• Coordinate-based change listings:
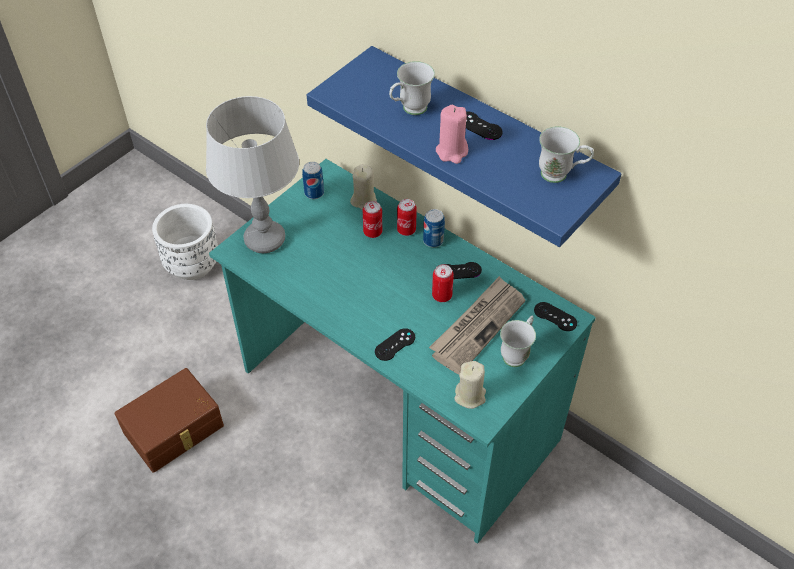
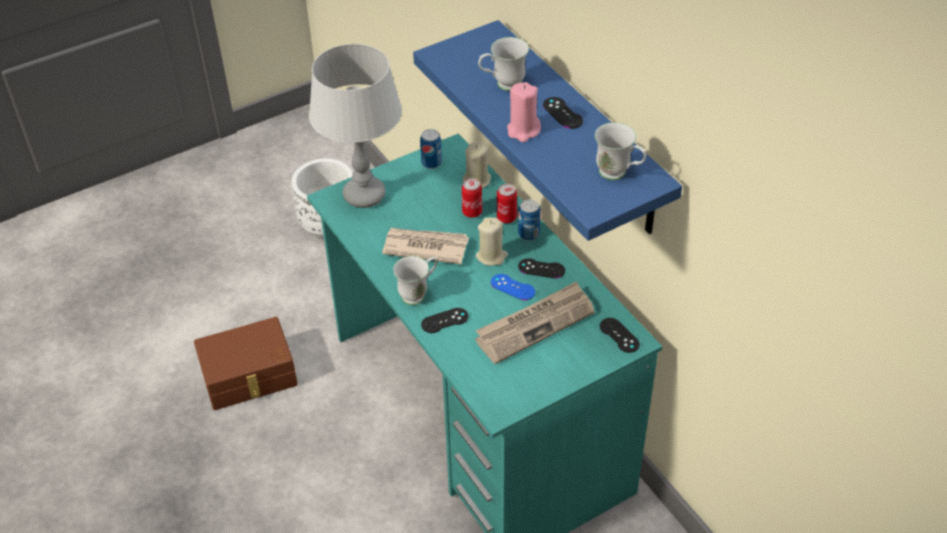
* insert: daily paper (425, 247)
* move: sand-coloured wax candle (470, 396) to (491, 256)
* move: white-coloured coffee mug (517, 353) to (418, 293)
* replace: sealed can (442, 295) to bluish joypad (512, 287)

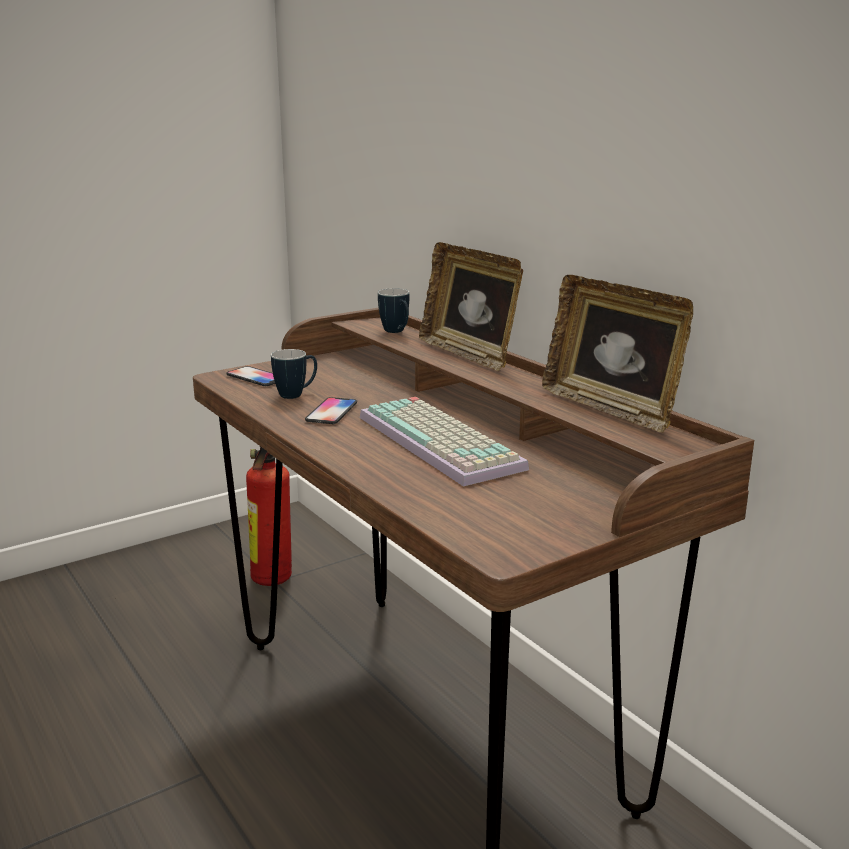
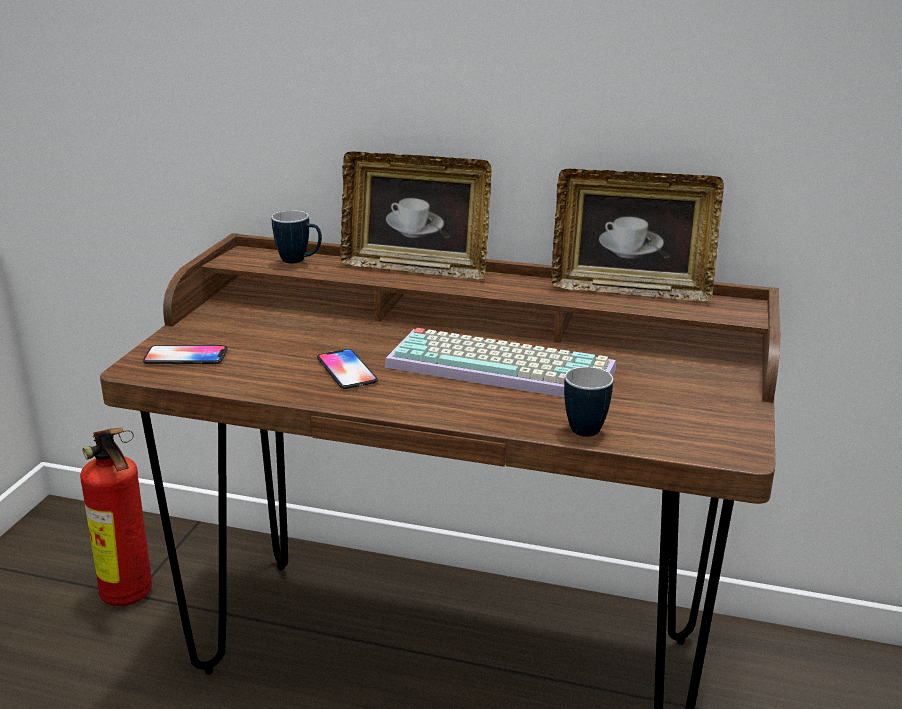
* move: coffee mug (296, 394) to (586, 426)

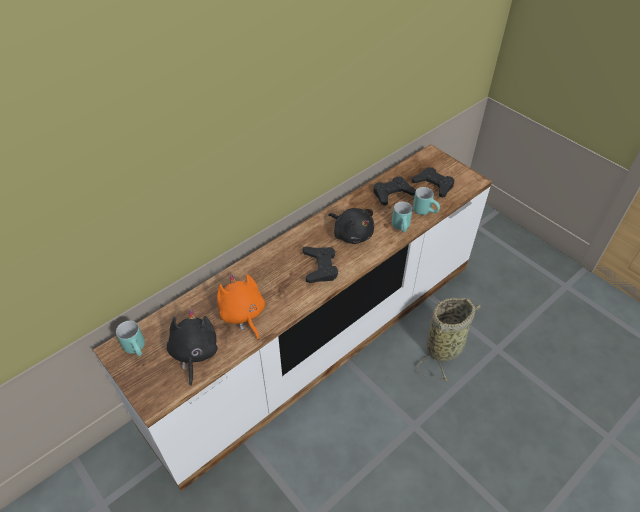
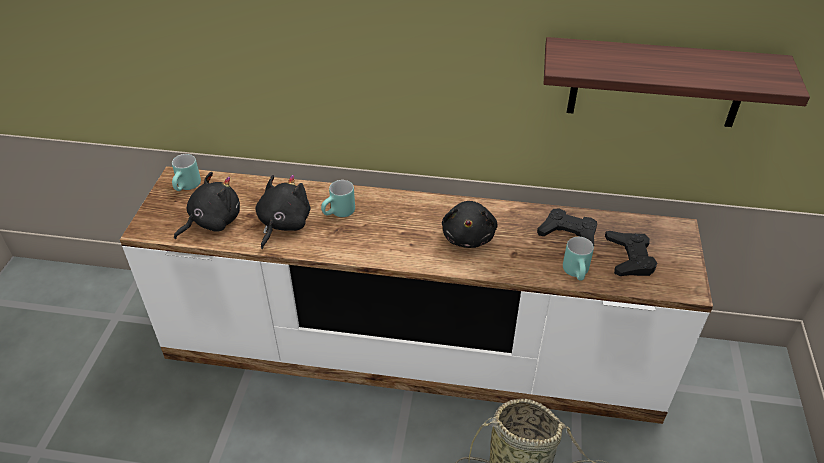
* delete: blackish joypad (320, 267)
* insert: bracket shelf (657, 83)
* move: turquoise-coloured coffee mug (402, 227) to (340, 214)
* recolor: orange-coloured plush toy (243, 315) to blackish plush toy (283, 224)

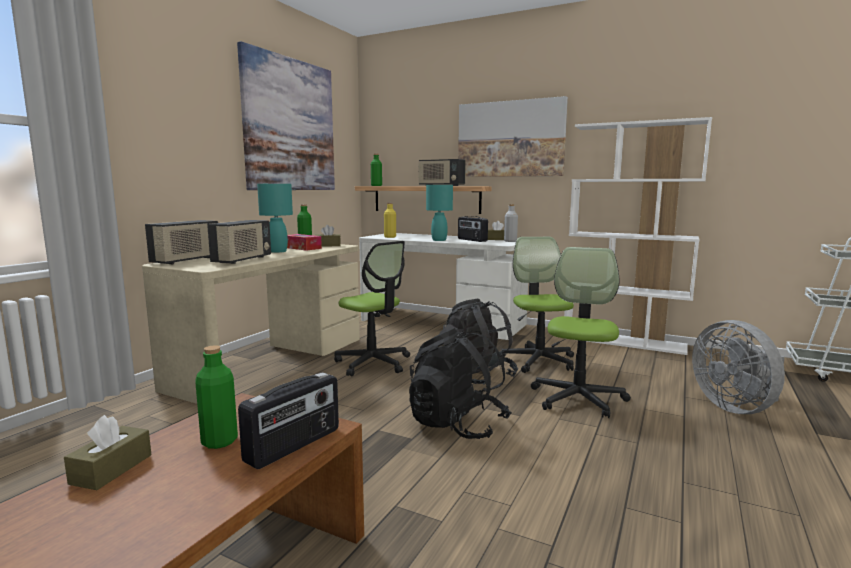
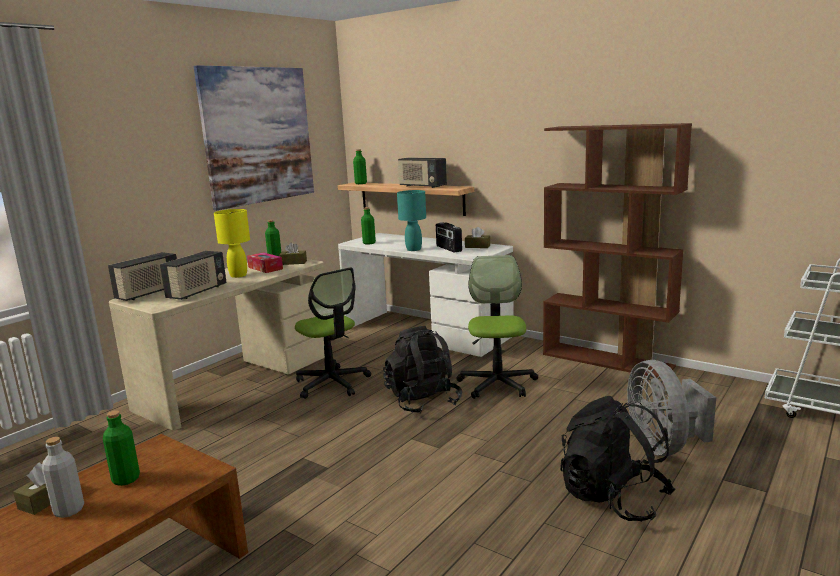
* delete: radio set (294, 446)
* delete: wall picture (510, 139)
* delete: computer chair (578, 398)
* move: blackish rucksack (457, 425) to (613, 498)
* move: gray drink bottle (510, 241) to (69, 510)
* recolor: turquoise-coloured tabletop lamp (278, 251) to yellow tabletop lamp (238, 275)
* recolor: yellow drink bottle (390, 237) to green-coloured drink bottle (369, 243)
* recolor: white-coloured bookcase (624, 341) to brownish bookcase (608, 360)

• TASK INSTRUCTIONS: Each record must be repeated verbatim, and no picture may appear in the copy.

• WRITTEN RESPONSE:
* insert: daily paper (425, 247)
* move: sand-coloured wax candle (470, 396) to (491, 256)
* move: white-coloured coffee mug (517, 353) to (418, 293)
* replace: sealed can (442, 295) to bluish joypad (512, 287)

* move: coffee mug (296, 394) to (586, 426)

* delete: blackish joypad (320, 267)
* insert: bracket shelf (657, 83)
* move: turquoise-coloured coffee mug (402, 227) to (340, 214)
* recolor: orange-coloured plush toy (243, 315) to blackish plush toy (283, 224)

* delete: radio set (294, 446)
* delete: wall picture (510, 139)
* delete: computer chair (578, 398)
* move: blackish rucksack (457, 425) to (613, 498)
* move: gray drink bottle (510, 241) to (69, 510)
* recolor: turquoise-coloured tabletop lamp (278, 251) to yellow tabletop lamp (238, 275)
* recolor: yellow drink bottle (390, 237) to green-coloured drink bottle (369, 243)
* recolor: white-coloured bookcase (624, 341) to brownish bookcase (608, 360)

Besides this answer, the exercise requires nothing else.